Contracts are crucial in the world of business. They establish both parties’ role in a business transaction, stipulate each side’s obligations and set a timeline for the business matter at hand. A well written, legally binding contract can provide peace of mind for all parties involved.
However, this does not mean that breaches of contract will never occur. Sometimes, it seems that no matter how strong the contract, how good the relationship with the other party or how simple the business arrangement, someone will violate the contract. When a breach of contract does occur, there are a few ways to remedy it.

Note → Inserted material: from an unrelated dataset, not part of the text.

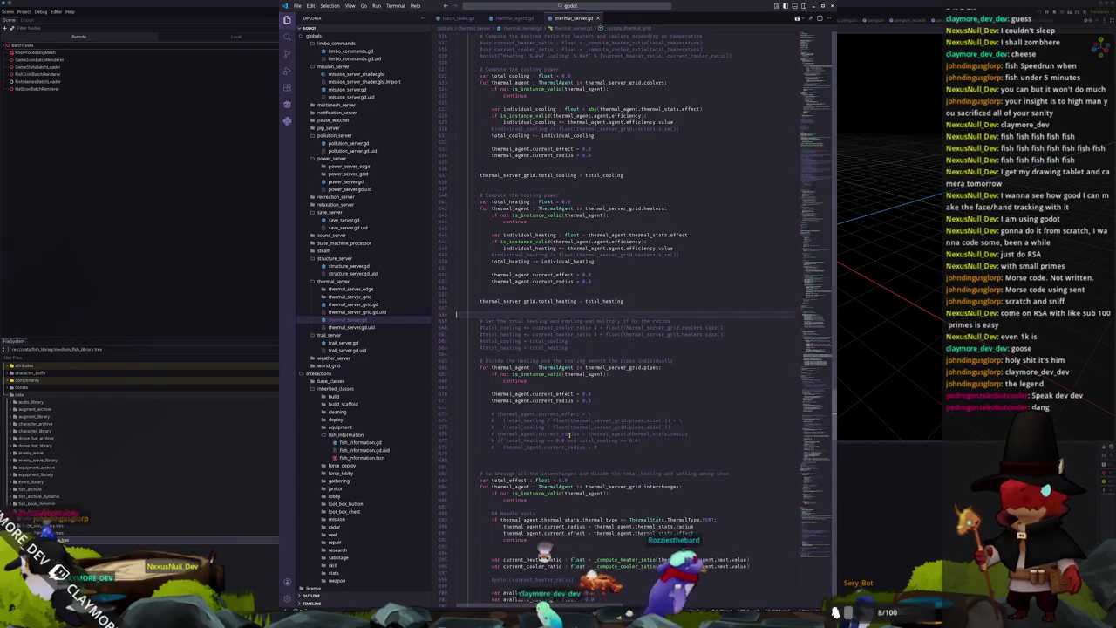
key(Up)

Remedies for a breach of contract
There are three main remedies for a breach of contract:
The most common resolution is for the party that breached the contract to pay damages to the other party. Damages can be compensatory, punitive, nominal or liquidated.
- Specific performance
But damages do not always work as a remedy. When the breaching party still owes a service, the non-breaching party can seek a remedy called specific performance. This is when a court mandates that the first party fulfill its contractual obligation to the other signatory.
- Cancellation and restitution
It is also possible for the non-breaching party to cancel the contract and pursue civil action for restitution. Generally, this option is only pursued when remedying a breach of contract with monetary damages or specific performance is not a good option.
Resolving a breach of contract
When one party violates a business contract, the ramifications of the breach can be severe. The fallout can cost time, money and effort that could be much better used. It is important for any party whose business contract has been breached take advantage of their legal options. There is legal recourse for breach of contract that can recoup your losses and obtain the remedy that is best for your company.